Sun Microsystems has offered to "help" IBM clean up its mess after city officials in San Francisco and Chicago rightly ripped Big Blue for its "Peace, Love and Linux" campaign, which involved spray-painting symbols on sidewalks. You have to wonder whether the folks up in Armonk are dropping heavy acid when Big Lou's not looking.
Following recent DSL price hikes by EarthLink and SBC Communications, AT&T jacked up the monthly connection fee it charges consumers for cable modem Internet access. Not to get left behind, the good folks at Verizon and BellSouth raised their DSL rates. Any of the stragglers who have not yet followed suit will surely do so in coming weeks.
In its race against time to bring cash burn and revenue growth more in line, Loudcloud plans to hand out pink slips to about 122 employees, or about 19 percent of its work force. I think the company has a good shot at making it, but Loudcloud's fate hinges more on the macro impact of the four recent Federal Reserve rate cuts than anything Marc Andreessen or Ben Horowitz can pull out of their hats. Unfortunately for them, Loudcloud went public during the perfect storm of tech retrenchments.

Saved data entries

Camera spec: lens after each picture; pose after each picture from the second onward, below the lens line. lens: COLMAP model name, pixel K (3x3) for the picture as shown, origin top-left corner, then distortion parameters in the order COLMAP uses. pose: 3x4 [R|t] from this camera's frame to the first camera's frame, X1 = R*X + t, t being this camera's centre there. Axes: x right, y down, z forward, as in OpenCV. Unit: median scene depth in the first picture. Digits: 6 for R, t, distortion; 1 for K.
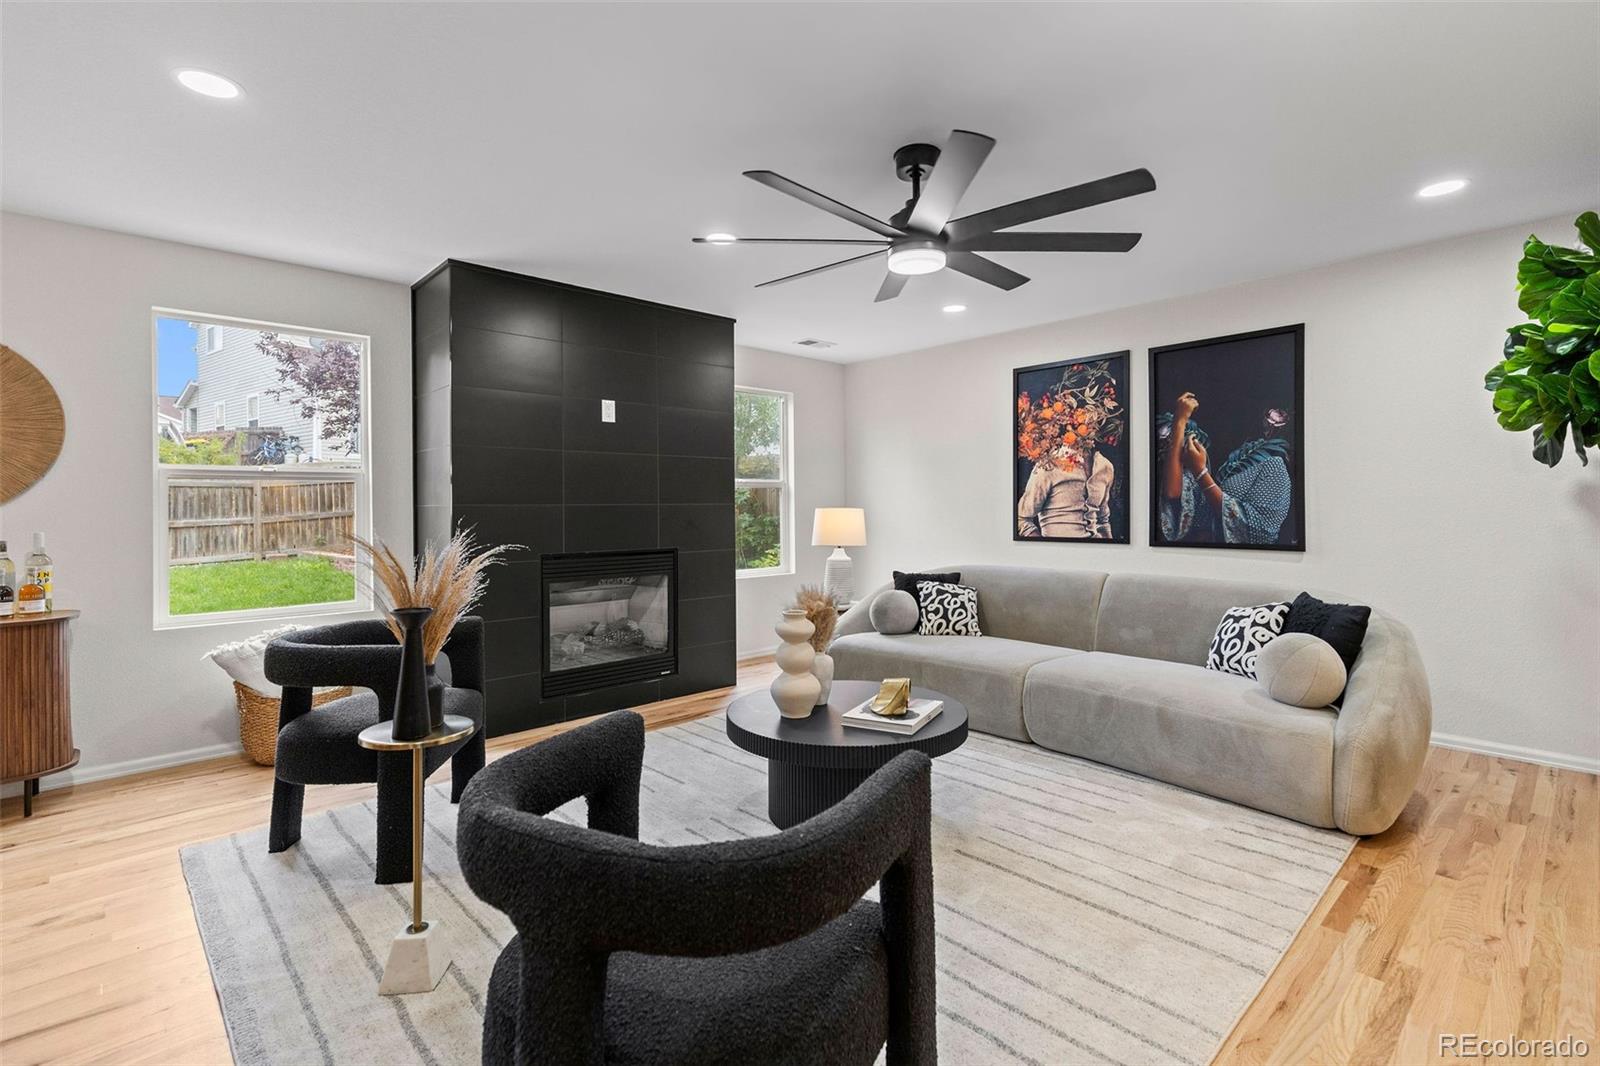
lens RADIAL K [[732.7, 0, 812.0], [0, 732.7, 507.8], [0, 0, 1]] dist [0.007539, -0.000477]
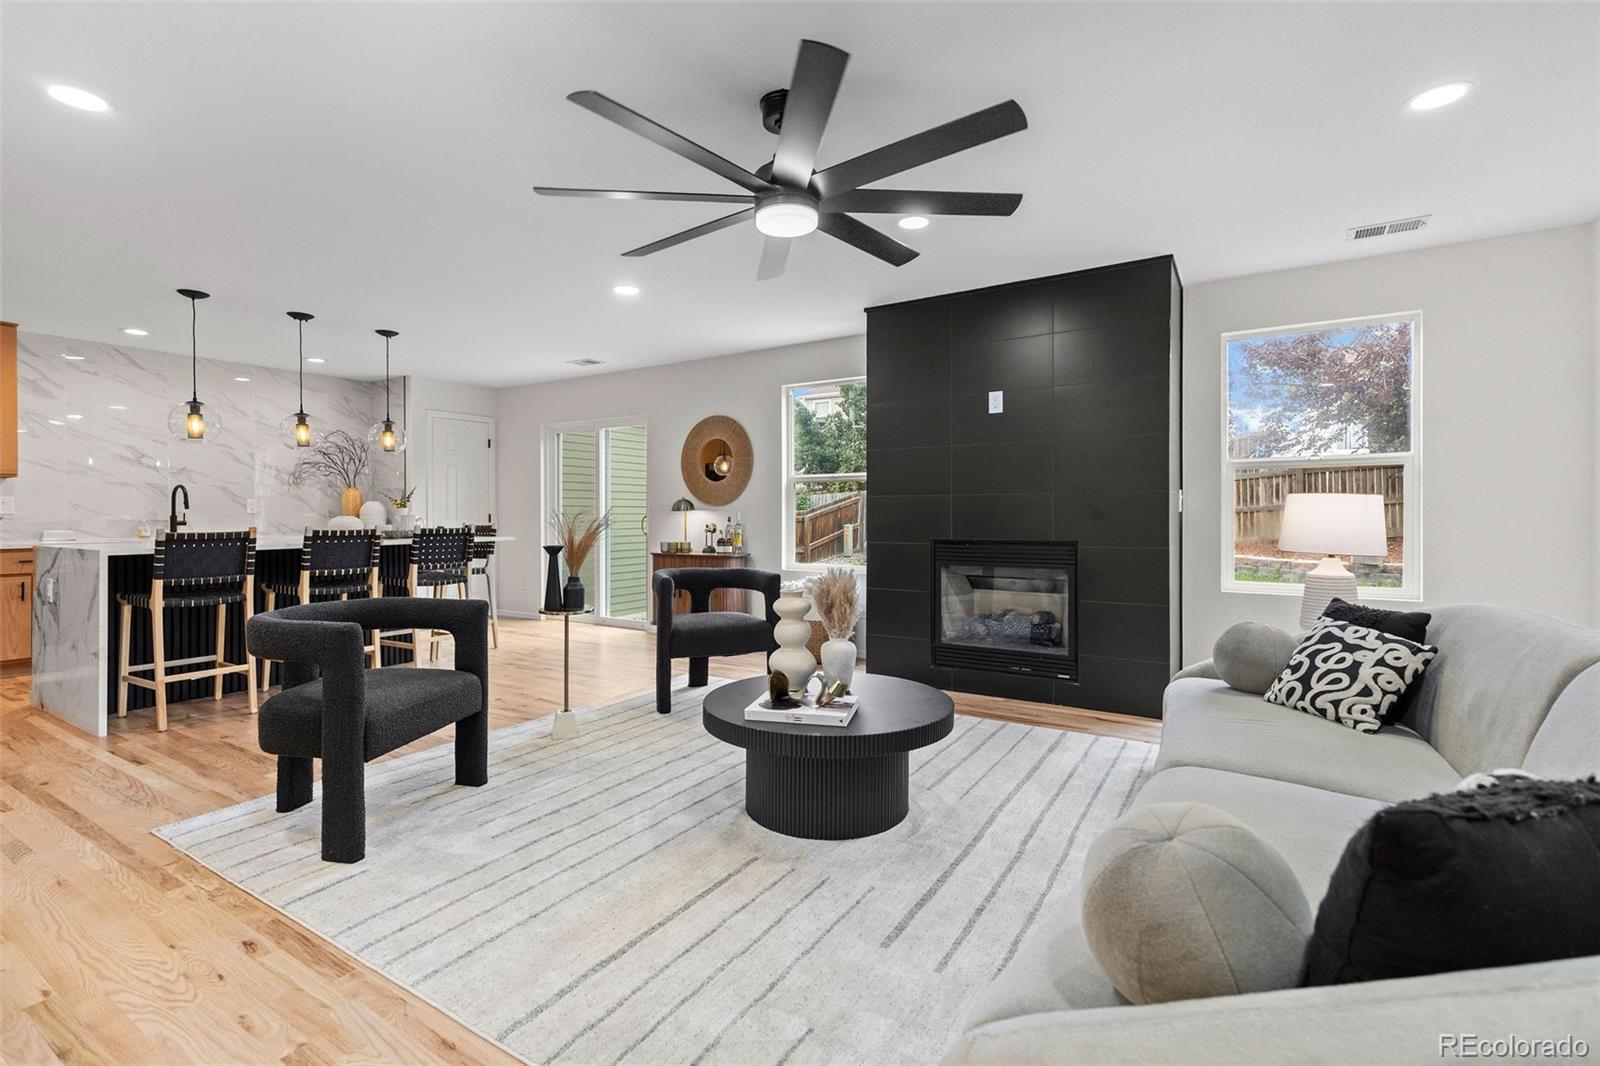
lens RADIAL K [[732.7, 0, 805.7], [0, 732.7, 521.1], [0, 0, 1]] dist [0.007539, -0.000477]
pose [[0.249077, 0.016579, -0.968342, 0.638131], [-0.000212, 0.999854, 0.017064, 0.015597], [0.968484, -0.004045, 0.249044, 0.482202]]
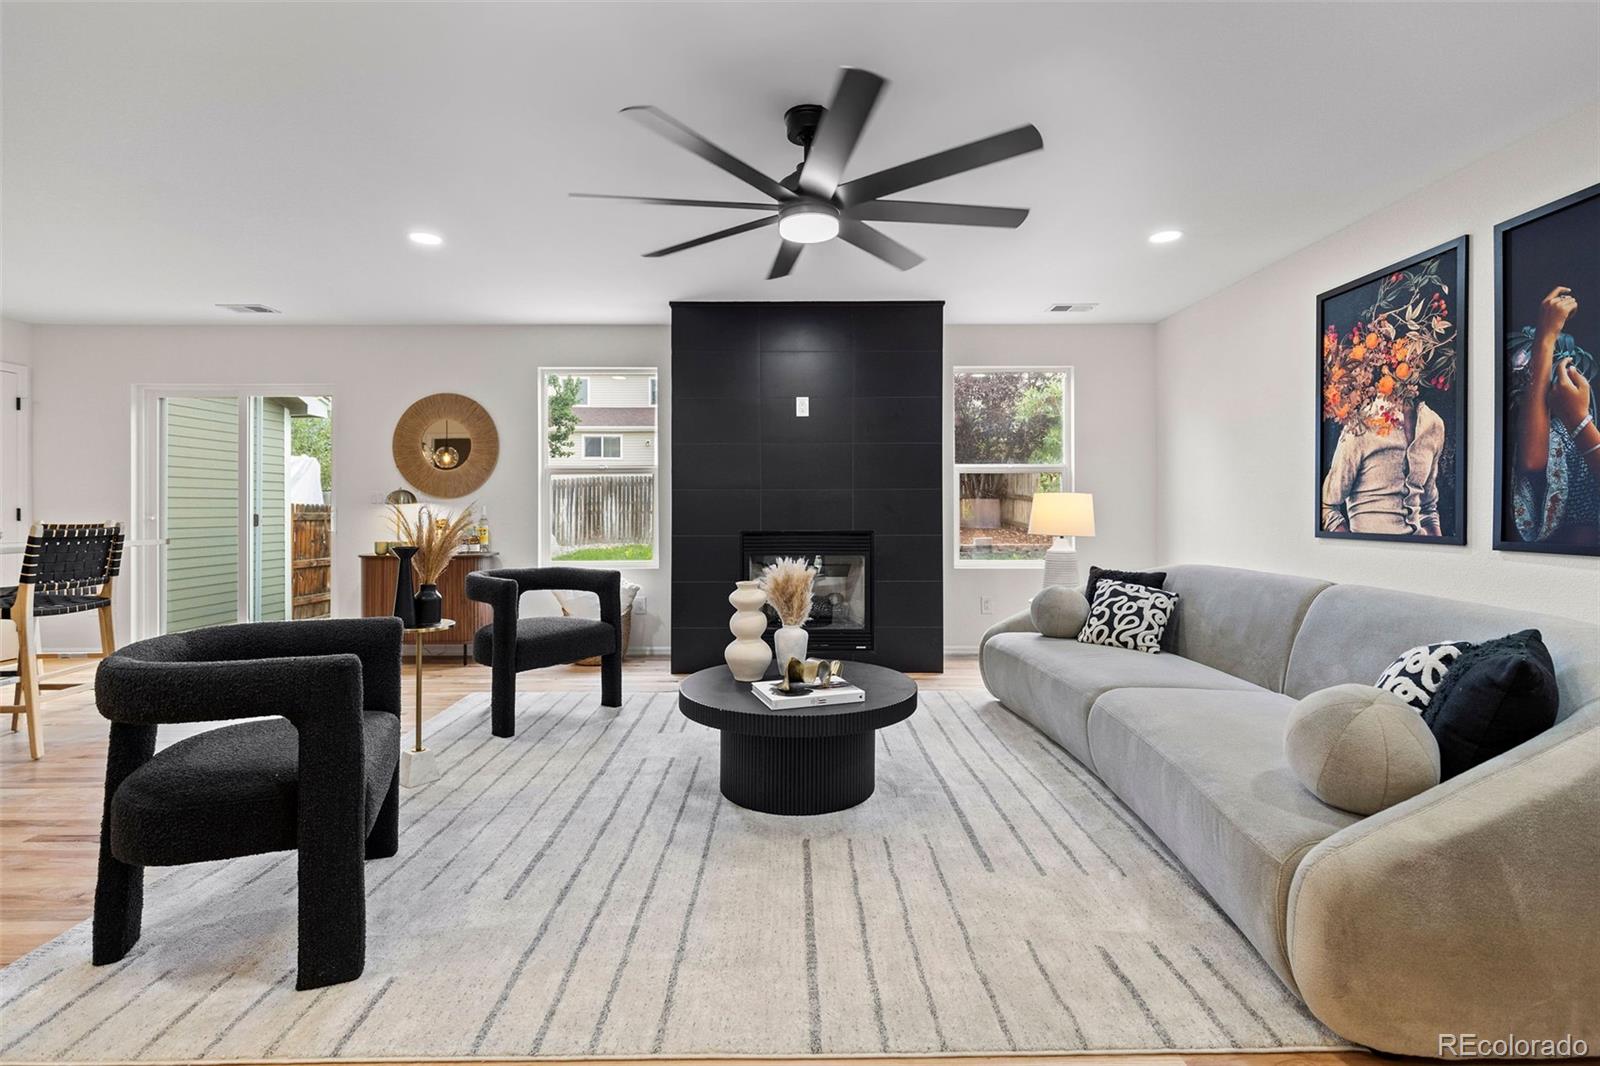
lens RADIAL K [[732.7, 0, 809.2], [0, 732.7, 509.5], [0, 0, 1]] dist [0.007539, -0.000477]
pose [[0.734766, 0.007951, -0.678274, 0.489342], [-0.003745, 0.999964, 0.007665, 0.017356], [0.678311, -0.003092, 0.734769, 0.175318]]
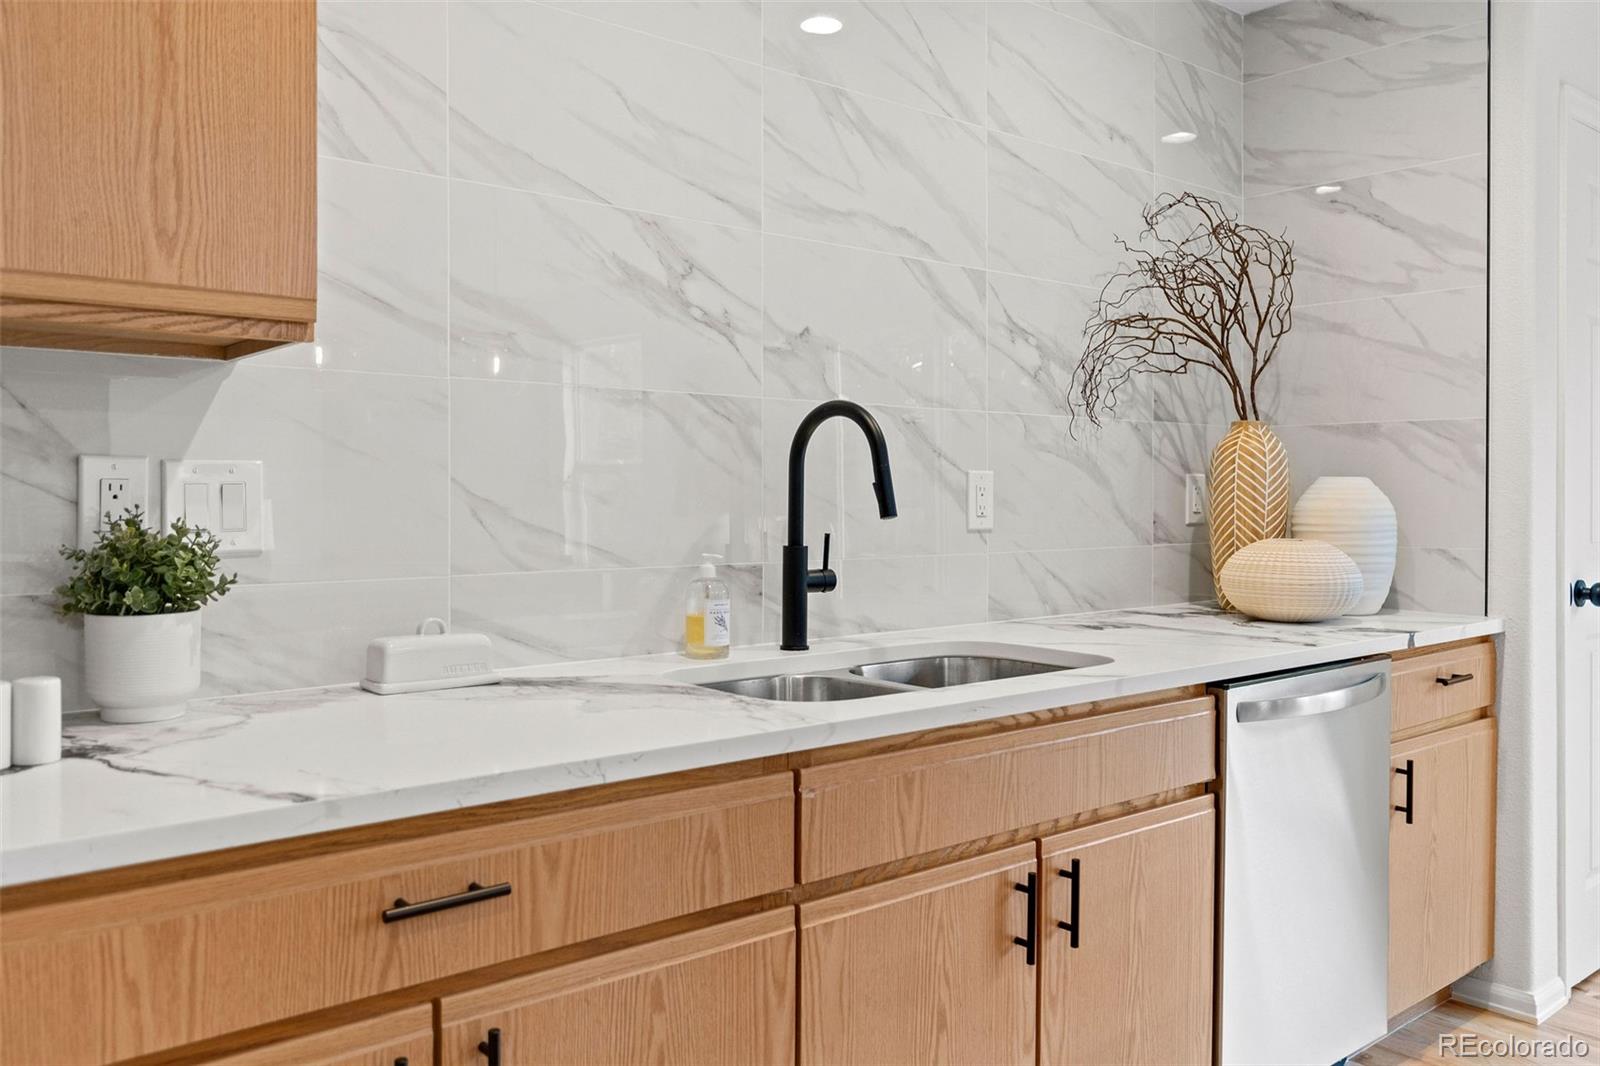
lens RADIAL K [[1268.7, 0, 793.2], [0, 1268.7, 504.3], [0, 0, 1]] dist [0.006416, -0.001549]
pose [[-0.040211, 0.014285, -0.999089, -0.519454], [0.001465, 0.999898, 0.014237, 0.004397], [0.999190, -0.000891, -0.040228, -0.326618]]
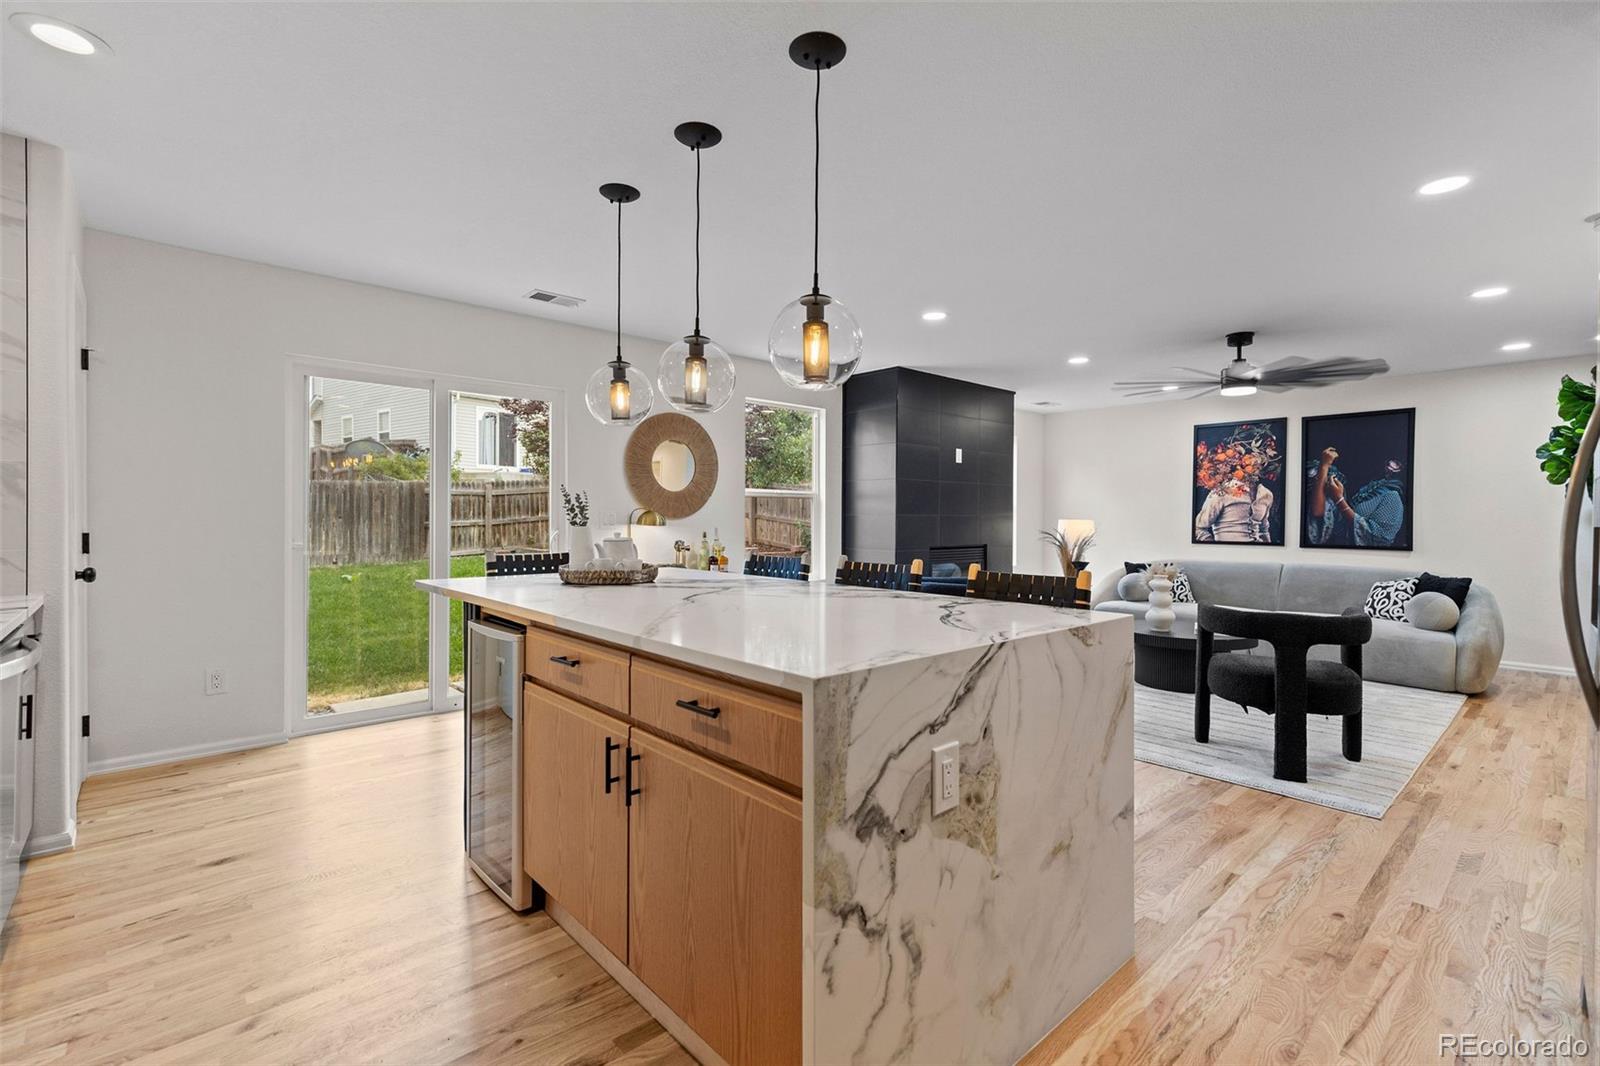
lens RADIAL K [[732.7, 0, 801.6], [0, 732.7, 527.5], [0, 0, 1]] dist [0.007539, -0.000477]
pose [[0.999879, 0.013699, -0.007362, -0.597586], [-0.013596, 0.999812, 0.013829, 0.004281], [0.007550, -0.013727, 0.999877, -0.562805]]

EXERCISE OBJECTIVE:
Copy out the full tech industry commentary from above, word for word.

ANSWER BOX:
Sun Microsystems has offered to "help" IBM clean up its mess after city officials in San Francisco and Chicago rightly ripped Big Blue for its "Peace, Love and Linux" campaign, which involved spray-painting symbols on sidewalks. You have to wonder whether the folks up in Armonk are dropping heavy acid when Big Lou's not looking.
Following recent DSL price hikes by EarthLink and SBC Communications, AT&T jacked up the monthly connection fee it charges consumers for cable modem Internet access. Not to get left behind, the good folks at Verizon and BellSouth raised their DSL rates. Any of the stragglers who have not yet followed suit will surely do so in coming weeks.
In its race against time to bring cash burn and revenue growth more in line, Loudcloud plans to hand out pink slips to about 122 employees, or about 19 percent of its work force. I think the company has a good shot at making it, but Loudcloud's fate hinges more on the macro impact of the four recent Federal Reserve rate cuts than anything Marc Andreessen or Ben Horowitz can pull out of their hats. Unfortunately for them, Loudcloud went public during the perfect storm of tech retrenchments.